Can you copy out, character for character, the stretch of the items below from their very first line through the line containing "v(15, 10) *"?
>>>
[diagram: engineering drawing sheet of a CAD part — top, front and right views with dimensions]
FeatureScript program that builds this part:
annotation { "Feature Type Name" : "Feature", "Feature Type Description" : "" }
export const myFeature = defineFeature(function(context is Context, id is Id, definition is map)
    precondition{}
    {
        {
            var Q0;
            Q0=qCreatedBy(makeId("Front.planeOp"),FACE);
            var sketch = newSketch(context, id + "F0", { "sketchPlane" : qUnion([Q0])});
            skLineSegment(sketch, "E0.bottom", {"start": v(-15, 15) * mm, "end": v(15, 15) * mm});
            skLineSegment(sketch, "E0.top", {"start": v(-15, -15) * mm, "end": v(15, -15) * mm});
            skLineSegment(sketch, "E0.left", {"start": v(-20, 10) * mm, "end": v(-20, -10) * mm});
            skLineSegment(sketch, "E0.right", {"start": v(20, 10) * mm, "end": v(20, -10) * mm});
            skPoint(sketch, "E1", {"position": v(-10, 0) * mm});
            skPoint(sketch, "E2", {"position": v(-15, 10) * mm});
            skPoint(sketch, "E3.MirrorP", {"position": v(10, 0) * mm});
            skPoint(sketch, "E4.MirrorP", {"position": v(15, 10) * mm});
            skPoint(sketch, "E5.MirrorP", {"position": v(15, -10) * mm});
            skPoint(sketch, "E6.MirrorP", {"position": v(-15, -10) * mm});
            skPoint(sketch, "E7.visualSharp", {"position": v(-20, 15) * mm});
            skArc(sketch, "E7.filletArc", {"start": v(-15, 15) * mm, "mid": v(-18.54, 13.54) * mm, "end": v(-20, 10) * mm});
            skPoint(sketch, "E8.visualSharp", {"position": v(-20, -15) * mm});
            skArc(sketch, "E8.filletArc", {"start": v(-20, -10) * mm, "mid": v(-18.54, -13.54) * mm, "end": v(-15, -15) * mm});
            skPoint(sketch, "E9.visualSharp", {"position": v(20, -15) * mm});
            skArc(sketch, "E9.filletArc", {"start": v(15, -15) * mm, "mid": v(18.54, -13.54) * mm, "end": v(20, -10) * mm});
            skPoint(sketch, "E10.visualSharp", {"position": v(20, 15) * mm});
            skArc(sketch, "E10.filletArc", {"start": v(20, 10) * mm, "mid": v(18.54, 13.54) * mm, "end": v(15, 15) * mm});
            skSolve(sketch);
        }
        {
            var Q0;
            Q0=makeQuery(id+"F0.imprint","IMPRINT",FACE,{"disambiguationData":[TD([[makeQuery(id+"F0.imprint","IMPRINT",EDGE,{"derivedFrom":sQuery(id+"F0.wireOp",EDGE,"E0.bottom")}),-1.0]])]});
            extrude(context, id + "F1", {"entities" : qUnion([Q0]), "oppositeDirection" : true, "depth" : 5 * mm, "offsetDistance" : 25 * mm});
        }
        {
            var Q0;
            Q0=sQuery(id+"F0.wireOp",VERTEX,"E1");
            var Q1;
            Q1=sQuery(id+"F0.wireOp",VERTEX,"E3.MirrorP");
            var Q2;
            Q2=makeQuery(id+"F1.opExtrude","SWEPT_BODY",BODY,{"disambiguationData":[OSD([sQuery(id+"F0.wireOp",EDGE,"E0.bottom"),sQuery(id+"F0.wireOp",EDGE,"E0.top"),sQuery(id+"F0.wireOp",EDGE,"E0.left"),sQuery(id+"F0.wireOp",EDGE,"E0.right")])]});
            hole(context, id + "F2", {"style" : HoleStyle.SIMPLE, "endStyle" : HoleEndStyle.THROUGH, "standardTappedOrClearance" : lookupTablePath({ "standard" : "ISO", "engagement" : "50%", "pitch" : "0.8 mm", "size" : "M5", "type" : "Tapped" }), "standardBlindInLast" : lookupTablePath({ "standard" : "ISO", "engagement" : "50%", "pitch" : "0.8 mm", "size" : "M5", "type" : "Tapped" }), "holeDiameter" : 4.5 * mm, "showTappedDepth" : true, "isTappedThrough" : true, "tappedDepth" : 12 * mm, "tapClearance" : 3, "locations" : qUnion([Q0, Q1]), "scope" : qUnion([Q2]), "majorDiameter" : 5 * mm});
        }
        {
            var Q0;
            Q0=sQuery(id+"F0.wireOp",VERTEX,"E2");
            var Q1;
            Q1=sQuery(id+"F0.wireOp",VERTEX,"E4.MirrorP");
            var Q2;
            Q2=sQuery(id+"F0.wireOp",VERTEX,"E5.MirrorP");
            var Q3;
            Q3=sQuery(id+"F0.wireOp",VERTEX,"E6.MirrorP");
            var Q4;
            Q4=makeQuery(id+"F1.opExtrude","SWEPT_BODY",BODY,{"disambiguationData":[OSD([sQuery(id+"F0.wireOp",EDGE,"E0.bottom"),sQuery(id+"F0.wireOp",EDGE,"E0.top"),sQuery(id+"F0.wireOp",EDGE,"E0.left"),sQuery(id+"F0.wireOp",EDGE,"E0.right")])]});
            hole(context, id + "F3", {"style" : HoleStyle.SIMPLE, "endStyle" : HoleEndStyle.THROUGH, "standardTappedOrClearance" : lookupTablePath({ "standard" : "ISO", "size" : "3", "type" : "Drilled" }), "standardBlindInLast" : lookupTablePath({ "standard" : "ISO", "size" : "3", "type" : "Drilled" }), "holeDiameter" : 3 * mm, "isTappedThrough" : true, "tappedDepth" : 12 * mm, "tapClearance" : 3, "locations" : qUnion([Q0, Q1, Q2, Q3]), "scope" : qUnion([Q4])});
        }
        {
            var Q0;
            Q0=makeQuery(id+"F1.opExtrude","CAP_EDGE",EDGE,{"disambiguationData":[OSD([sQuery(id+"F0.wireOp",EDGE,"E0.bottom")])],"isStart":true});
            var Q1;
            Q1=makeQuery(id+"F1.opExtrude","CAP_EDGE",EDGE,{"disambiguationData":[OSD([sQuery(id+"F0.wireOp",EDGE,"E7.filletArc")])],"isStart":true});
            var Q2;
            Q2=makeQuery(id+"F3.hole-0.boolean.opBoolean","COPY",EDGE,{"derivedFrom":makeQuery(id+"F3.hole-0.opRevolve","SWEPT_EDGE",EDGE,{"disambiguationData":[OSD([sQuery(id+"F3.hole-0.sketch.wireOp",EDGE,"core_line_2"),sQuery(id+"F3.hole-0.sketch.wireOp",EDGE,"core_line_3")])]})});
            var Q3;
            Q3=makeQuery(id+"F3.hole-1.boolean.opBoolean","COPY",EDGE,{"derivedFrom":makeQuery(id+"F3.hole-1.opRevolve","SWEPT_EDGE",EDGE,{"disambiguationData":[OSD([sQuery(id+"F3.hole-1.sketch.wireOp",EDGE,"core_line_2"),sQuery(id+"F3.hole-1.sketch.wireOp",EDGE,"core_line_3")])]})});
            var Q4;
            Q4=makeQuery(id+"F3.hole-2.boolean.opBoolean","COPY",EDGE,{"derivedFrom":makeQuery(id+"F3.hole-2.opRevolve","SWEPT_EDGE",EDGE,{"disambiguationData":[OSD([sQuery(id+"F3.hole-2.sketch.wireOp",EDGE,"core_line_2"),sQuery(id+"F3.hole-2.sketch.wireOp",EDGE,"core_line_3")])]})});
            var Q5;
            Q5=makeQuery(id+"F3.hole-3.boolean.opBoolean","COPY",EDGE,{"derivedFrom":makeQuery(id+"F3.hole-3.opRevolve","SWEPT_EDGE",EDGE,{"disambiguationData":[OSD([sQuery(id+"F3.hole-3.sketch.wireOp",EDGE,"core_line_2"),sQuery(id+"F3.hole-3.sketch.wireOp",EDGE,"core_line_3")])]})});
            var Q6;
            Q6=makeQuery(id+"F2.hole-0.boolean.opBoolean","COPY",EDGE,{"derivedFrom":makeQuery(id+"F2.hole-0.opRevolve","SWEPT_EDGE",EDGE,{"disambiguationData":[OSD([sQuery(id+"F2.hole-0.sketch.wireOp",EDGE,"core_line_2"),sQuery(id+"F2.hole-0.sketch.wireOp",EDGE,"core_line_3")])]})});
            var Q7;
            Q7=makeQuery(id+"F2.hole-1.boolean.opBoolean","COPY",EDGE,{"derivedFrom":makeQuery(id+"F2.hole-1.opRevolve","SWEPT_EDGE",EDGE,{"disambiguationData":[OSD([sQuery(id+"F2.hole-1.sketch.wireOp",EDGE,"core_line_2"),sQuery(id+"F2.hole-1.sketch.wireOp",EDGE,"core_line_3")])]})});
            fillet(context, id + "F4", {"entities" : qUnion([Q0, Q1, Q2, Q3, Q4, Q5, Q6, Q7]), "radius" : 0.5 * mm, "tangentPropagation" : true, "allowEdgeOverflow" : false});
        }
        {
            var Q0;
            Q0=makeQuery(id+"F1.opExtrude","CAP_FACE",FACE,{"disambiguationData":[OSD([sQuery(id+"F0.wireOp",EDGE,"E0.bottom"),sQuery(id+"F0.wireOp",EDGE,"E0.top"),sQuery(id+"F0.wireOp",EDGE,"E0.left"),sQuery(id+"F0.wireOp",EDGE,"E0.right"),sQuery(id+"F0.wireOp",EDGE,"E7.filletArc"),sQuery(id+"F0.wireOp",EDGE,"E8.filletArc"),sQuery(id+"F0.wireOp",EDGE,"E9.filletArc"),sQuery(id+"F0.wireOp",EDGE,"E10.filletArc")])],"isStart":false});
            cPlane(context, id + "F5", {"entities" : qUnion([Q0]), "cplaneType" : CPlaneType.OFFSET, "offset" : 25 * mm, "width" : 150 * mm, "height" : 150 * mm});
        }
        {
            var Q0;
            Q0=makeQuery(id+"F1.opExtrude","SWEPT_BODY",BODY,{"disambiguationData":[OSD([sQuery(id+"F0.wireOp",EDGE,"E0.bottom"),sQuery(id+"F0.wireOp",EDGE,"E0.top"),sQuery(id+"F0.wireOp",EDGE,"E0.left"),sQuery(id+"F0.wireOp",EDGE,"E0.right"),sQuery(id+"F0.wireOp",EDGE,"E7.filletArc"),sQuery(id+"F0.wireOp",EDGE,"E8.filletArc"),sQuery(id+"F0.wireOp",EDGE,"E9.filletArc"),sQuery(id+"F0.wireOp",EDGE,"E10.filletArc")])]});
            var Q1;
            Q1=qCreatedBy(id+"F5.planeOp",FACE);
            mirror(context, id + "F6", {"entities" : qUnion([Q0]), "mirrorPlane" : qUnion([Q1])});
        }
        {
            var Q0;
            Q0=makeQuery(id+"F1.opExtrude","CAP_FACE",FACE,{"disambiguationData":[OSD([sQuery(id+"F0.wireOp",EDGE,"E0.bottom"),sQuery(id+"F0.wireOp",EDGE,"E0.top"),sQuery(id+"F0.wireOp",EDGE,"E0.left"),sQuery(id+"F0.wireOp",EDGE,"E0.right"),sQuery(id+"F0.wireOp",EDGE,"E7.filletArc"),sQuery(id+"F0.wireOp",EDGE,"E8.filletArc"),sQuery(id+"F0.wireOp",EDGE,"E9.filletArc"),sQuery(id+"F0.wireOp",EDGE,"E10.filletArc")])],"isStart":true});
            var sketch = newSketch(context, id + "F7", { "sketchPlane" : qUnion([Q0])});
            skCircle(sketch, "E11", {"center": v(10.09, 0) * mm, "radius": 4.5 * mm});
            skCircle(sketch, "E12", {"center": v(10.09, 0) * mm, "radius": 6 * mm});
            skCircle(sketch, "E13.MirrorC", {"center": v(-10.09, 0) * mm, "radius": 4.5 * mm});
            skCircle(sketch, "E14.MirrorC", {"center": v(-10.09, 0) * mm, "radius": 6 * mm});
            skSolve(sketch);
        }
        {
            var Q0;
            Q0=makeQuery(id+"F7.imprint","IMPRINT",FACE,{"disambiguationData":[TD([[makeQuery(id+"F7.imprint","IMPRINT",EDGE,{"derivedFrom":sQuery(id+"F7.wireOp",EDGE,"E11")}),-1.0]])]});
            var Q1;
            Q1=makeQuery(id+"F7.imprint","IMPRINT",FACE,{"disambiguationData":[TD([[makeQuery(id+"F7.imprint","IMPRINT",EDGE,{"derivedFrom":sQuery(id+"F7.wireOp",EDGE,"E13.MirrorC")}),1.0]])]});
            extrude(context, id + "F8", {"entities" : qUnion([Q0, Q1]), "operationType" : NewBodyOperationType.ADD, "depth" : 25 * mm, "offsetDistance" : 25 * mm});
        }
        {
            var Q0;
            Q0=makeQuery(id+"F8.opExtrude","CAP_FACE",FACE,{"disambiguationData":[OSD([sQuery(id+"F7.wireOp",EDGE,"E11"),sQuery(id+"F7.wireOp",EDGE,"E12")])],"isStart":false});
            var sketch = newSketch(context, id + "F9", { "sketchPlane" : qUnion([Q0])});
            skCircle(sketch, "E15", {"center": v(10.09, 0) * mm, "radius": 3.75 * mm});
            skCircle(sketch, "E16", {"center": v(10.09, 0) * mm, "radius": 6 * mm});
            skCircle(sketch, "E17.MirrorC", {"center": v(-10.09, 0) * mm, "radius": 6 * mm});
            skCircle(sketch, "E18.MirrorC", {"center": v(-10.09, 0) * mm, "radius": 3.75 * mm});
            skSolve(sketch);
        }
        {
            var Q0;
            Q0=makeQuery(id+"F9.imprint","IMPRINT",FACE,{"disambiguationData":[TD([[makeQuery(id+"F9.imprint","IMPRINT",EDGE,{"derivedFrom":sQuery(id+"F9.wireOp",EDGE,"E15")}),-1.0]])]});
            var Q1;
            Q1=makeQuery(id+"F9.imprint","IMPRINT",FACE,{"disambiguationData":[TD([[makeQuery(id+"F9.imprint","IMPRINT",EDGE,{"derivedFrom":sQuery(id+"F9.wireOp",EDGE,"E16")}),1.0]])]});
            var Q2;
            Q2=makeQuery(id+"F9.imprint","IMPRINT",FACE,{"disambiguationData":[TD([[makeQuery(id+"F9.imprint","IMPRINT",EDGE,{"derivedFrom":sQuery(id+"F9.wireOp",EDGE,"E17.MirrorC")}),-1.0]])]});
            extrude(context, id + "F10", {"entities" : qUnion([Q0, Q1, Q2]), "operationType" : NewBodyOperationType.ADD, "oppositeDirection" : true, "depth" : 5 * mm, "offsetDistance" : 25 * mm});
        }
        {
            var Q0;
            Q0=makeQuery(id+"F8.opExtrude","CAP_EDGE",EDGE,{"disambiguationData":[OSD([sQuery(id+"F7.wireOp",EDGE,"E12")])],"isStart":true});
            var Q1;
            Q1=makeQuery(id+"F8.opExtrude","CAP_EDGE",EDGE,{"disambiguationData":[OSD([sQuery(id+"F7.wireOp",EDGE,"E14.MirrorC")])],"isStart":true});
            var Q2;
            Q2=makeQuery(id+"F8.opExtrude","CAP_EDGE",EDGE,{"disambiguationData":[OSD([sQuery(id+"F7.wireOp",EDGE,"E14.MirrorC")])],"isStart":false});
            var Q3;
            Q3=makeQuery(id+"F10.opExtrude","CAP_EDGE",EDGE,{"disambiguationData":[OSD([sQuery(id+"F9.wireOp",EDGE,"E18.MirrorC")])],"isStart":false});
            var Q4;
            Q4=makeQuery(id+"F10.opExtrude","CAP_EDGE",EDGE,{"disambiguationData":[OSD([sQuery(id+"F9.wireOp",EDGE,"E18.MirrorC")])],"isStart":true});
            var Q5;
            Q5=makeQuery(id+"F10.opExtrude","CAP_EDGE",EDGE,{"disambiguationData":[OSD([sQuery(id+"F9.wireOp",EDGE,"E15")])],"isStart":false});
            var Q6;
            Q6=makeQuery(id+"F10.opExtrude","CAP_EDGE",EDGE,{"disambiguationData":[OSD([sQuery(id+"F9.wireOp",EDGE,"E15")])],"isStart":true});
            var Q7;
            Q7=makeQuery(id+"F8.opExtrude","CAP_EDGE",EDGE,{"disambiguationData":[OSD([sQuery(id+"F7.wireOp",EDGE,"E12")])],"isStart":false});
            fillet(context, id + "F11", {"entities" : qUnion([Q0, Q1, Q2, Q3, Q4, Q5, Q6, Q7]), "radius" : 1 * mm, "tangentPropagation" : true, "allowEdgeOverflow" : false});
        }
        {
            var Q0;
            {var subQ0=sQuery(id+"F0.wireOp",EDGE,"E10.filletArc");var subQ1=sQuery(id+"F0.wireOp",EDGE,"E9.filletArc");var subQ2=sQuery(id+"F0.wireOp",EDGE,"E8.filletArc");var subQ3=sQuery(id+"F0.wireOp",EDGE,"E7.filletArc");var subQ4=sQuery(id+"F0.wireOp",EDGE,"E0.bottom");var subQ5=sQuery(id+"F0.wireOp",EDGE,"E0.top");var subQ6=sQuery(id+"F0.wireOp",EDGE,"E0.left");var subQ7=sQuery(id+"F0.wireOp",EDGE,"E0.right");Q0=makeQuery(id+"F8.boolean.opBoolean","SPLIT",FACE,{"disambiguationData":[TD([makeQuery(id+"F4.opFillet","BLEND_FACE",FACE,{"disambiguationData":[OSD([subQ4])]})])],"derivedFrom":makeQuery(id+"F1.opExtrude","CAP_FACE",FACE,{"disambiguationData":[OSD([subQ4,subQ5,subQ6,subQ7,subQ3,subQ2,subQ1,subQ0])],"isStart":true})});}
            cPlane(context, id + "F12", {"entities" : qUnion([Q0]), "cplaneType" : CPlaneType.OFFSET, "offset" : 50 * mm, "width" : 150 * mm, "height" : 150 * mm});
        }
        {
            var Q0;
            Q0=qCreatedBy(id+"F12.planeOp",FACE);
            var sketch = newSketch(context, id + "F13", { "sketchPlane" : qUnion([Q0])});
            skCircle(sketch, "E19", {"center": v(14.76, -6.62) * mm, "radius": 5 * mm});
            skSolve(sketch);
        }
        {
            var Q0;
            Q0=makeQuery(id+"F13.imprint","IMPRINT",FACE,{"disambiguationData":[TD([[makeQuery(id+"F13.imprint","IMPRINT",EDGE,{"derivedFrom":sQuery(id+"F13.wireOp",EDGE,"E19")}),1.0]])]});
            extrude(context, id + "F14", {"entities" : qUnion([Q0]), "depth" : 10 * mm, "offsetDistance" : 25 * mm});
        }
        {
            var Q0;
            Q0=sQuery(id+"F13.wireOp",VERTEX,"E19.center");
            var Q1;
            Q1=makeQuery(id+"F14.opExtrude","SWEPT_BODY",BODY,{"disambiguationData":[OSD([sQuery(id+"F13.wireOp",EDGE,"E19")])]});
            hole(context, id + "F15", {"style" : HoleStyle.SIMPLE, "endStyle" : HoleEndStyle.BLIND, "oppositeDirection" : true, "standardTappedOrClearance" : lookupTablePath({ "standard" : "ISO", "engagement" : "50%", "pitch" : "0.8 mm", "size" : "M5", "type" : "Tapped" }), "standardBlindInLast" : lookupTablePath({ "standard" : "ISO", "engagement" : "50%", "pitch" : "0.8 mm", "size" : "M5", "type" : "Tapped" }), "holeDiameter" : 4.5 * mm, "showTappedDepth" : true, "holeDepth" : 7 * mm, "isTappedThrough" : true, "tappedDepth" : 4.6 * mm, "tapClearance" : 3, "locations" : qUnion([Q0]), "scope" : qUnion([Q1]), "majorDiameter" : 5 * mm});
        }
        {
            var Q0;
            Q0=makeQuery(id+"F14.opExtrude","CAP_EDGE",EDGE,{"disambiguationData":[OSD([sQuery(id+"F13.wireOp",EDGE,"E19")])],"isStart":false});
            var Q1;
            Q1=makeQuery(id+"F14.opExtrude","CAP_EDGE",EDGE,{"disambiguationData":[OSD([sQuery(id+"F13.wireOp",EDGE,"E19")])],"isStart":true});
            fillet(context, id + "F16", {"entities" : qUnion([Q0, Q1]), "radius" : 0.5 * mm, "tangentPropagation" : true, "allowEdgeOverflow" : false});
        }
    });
<<<
- **Reply to the exercise**
[diagram: engineering drawing sheet of a CAD part — top, front and right views with dimensions]
FeatureScript program that builds this part:
annotation { "Feature Type Name" : "Feature", "Feature Type Description" : "" }
export const myFeature = defineFeature(function(context is Context, id is Id, definition is map)
    precondition{}
    {
        {
            var Q0;
            Q0=qCreatedBy(makeId("Front.planeOp"),FACE);
            var sketch = newSketch(context, id + "F0", { "sketchPlane" : qUnion([Q0])});
            skLineSegment(sketch, "E0.bottom", {"start": v(-15, 15) * mm, "end": v(15, 15) * mm});
            skLineSegment(sketch, "E0.top", {"start": v(-15, -15) * mm, "end": v(15, -15) * mm});
            skLineSegment(sketch, "E0.left", {"start": v(-20, 10) * mm, "end": v(-20, -10) * mm});
            skLineSegment(sketch, "E0.right", {"start": v(20, 10) * mm, "end": v(20, -10) * mm});
            skPoint(sketch, "E1", {"position": v(-10, 0) * mm});
            skPoint(sketch, "E2", {"position": v(-15, 10) * mm});
            skPoint(sketch, "E3.MirrorP", {"position": v(10, 0) * mm});
            skPoint(sketch, "E4.MirrorP", {"position": v(15, 10) * mm});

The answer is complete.